这纷繁的想象令我的腰肢不得不弯曲,在我想为别人留下的序章里,从来不曾想用这幅狼狈的模样落下篇幅。
偶尔,故事发生偏离,我们理应擦肩而过,或许是在一次不经意的回眸,我看向了某人,他与我对视,命运的钟声无声的敲响,迫使指针转动。
他出现在我面前,将我的狼狈姿态尽收眼底。
我和谢意对上视线,此时我弯着腰,手腕撑在砧板边缘,我的躯体因为承受不住情绪的蔓延想要投降,我从来不允许自己的身体倒下。
“……林问柳。”
我大概听见了命运敲响的钟声,谢意看着我,他嗓音稍稍停顿,漫不经心的眼眸总是那样,漆黑深邃能够容纳全部。
既无喧嚣也无起伏,只有一片平静。
偶尔的时候,能够在缝隙之间打开那扇窗户,窥见他眼底的情绪。
他因为我的姿态而感到不愉快。还有其他的吗?我还想推开那扇窗户,他已经紧紧合上。
“偶尔,不要太过于勉强自己。”
谢意倾身,他握住了我的手腕,在我的视线里,我只能看到他轮廓分明的侧脸,他把我的手掌拿开,我看着他用手帕将我的手指擦干净。

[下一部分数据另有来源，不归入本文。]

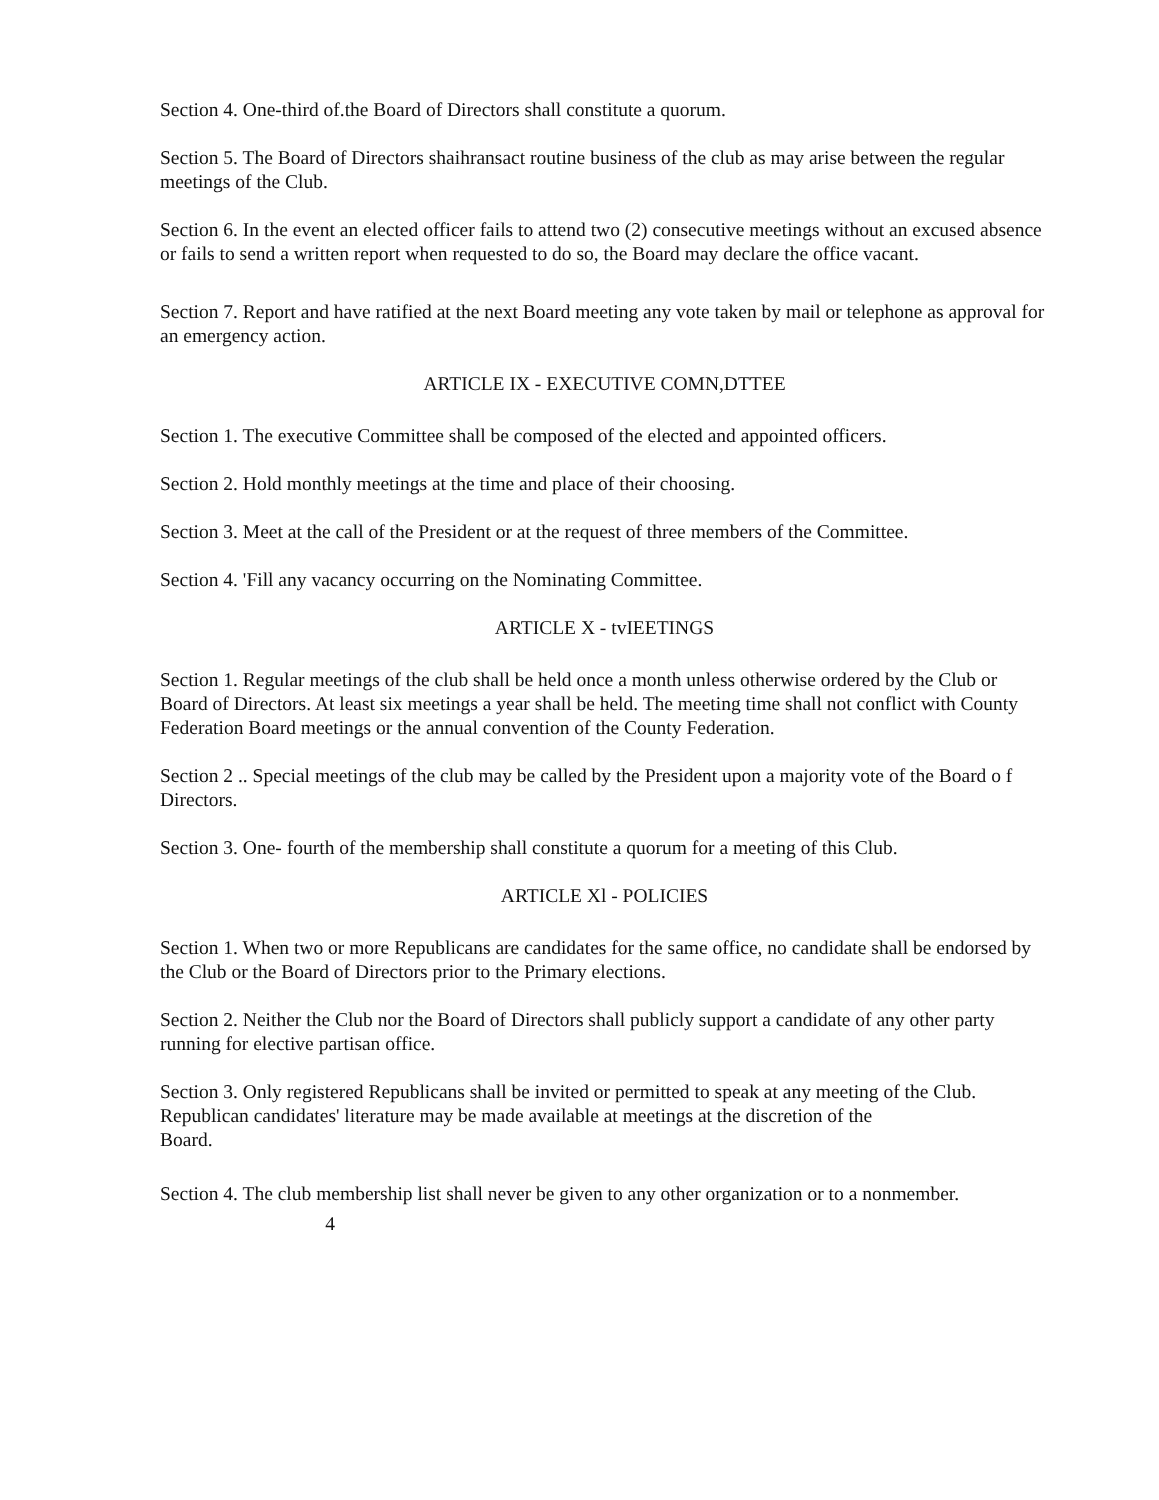Section 4. One-third of.the Board of Directors shall constitute a quorum.
Section 5. The Board of Directors shaihransact routine business of the club as may arise between the regular meetings of the Club.
Section 6. In the event an elected officer fails to attend two (2) consecutive meetings without an excused absence or fails to send a written report when requested to do so, the Board may declare the office vacant.
Section 7. Report and have ratified at the next Board meeting any vote taken by mail or telephone as approval for an emergency action.
ARTICLE IX - EXECUTIVE COMN,DTTEE
Section 1. The executive Committee shall be composed of the elected and appointed officers.
Section 2. Hold monthly meetings at the time and place of their choosing.
Section 3. Meet at the call of the President or at the request of three members of the Committee.
Section 4. 'Fill any vacancy occurring on the Nominating Committee.
ARTICLE X - tvIEETINGS
Section 1. Regular meetings of the club shall be held once a month unless otherwise ordered by the Club or Board of Directors. At least six meetings a year shall be held. The meeting time shall not conflict with County Federation Board meetings or the annual convention of the County Federation.
Section 2 .. Special meetings of the club may be called by the President upon a majority vote of the Board o f Directors.
Section 3. One- fourth of the membership shall constitute a quorum for a meeting of this Club.
ARTICLE Xl - POLICIES
Section 1. When two or more Republicans are candidates for the same office, no candidate shall be endorsed by the Club or the Board of Directors prior to the Primary elections.
Section 2. Neither the Club nor the Board of Directors shall publicly support a candidate of any other party running for elective partisan office.
Section 3. Only registered Republicans shall be invited or permitted to speak at any meeting of the Club. Republican candidates' literature may be made available at meetings at the discretion of the
Board.
Section 4. The club membership list shall never be given to any other organization or to a nonmember.
4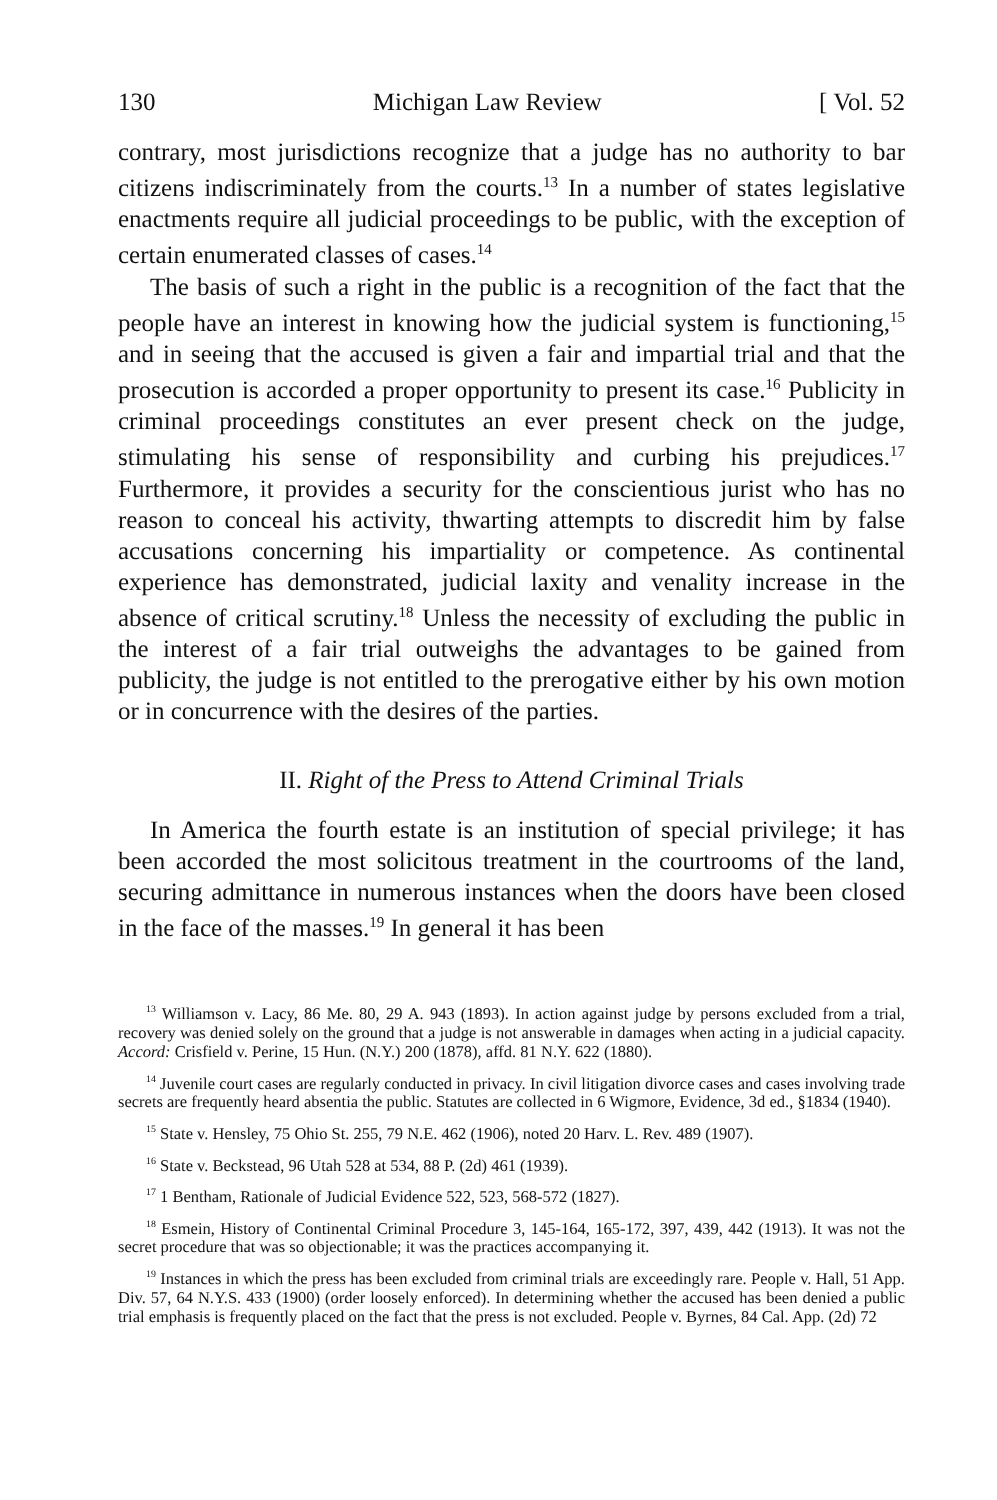130 Michigan Law Review [ Vol. 52
contrary, most jurisdictions recognize that a judge has no authority to bar citizens indiscriminately from the courts.<sup>13</sup> In a number of states legislative enactments require all judicial proceedings to be public, with the exception of certain enumerated classes of cases.<sup>14</sup>
The basis of such a right in the public is a recognition of the fact that the people have an interest in knowing how the judicial system is functioning,<sup>15</sup> and in seeing that the accused is given a fair and impartial trial and that the prosecution is accorded a proper opportunity to present its case.<sup>16</sup> Publicity in criminal proceedings constitutes an ever present check on the judge, stimulating his sense of responsibility and curbing his prejudices.<sup>17</sup> Furthermore, it provides a security for the conscientious jurist who has no reason to conceal his activity, thwarting attempts to discredit him by false accusations concerning his impartiality or competence. As continental experience has demonstrated, judicial laxity and venality increase in the absence of critical scrutiny.<sup>18</sup> Unless the necessity of excluding the public in the interest of a fair trial outweighs the advantages to be gained from publicity, the judge is not entitled to the prerogative either by his own motion or in concurrence with the desires of the parties.
II. Right of the Press to Attend Criminal Trials
In America the fourth estate is an institution of special privilege; it has been accorded the most solicitous treatment in the courtrooms of the land, securing admittance in numerous instances when the doors have been closed in the face of the masses.<sup>19</sup> In general it has been
<sup>13</sup> Williamson v. Lacy, 86 Me. 80, 29 A. 943 (1893). In action against judge by persons excluded from a trial, recovery was denied solely on the ground that a judge is not answerable in damages when acting in a judicial capacity. Accord: Crisfield v. Perine, 15 Hun. (N.Y.) 200 (1878), affd. 81 N.Y. 622 (1880).
<sup>14</sup> Juvenile court cases are regularly conducted in privacy. In civil litigation divorce cases and cases involving trade secrets are frequently heard absentia the public. Statutes are collected in 6 Wigmore, Evidence, 3d ed., §1834 (1940).
<sup>15</sup> State v. Hensley, 75 Ohio St. 255, 79 N.E. 462 (1906), noted 20 Harv. L. Rev. 489 (1907).
<sup>16</sup> State v. Beckstead, 96 Utah 528 at 534, 88 P. (2d) 461 (1939).
<sup>17</sup> 1 Bentham, Rationale of Judicial Evidence 522, 523, 568-572 (1827).
<sup>18</sup> Esmein, History of Continental Criminal Procedure 3, 145-164, 165-172, 397, 439, 442 (1913). It was not the secret procedure that was so objectionable; it was the practices accompanying it.
<sup>19</sup> Instances in which the press has been excluded from criminal trials are exceedingly rare. People v. Hall, 51 App. Div. 57, 64 N.Y.S. 433 (1900) (order loosely enforced). In determining whether the accused has been denied a public trial emphasis is frequently placed on the fact that the press is not excluded. People v. Byrnes, 84 Cal. App. (2d) 72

手帕掠过我的每一寸指尖,去掉了那些血腥,我盯着他的神情看,他抬起眼,眼底将我的神情网在其中,随之稍稍皱眉。
这个时候,我才注意到身旁其他人的视线,由于谢意突然到来,海格和阿尔敏同时看向这边,他们的表情极其不自然。
谢意侧过脸,看向海格眼中沉敛,他对海格说,“很抱歉打扰你们的工作……他的工作由我来做,我想占用他一部分时间。”
海格:“……您不用做,他负责的工作并不多,放在那里就可以。”
阿尔敏继续低头看自己的终端,时不时看过来一眼。
谢意没有放下的打算,不但如此,他还不允许我继续做。
“林问柳,你去休息。”
谢意命令我道。
有的时候,我不太明白,不懂他的意义,他朝我走来,似乎总是轻轻地停留,如同偶尔来的兴致,在我身旁撑起一把伞。
血池
我看着谢意的侧脸,他清理这些鱼来毫不费力,我坐在一旁的木桩上,这样的组合有种荒诞感,好像某一刻我们的关系变得特别起来。
如同庄园里一起生活的人们,他们一起承担生活中的喜怒哀乐,一人坐在火炉旁,另一个在窗前处理午饭要用到的食物。
“看来这位长官更有天赋。”
阿尔敏空隙之间朝这边看了一眼,做出如此的评价。
海格笑着说:“您如果过来的话,我们的工作可能要过于轻松了。”
“我之前上过解剖课,”
谢意随之看我一眼,“大概是比林问柳做的好一些。”
我:“………”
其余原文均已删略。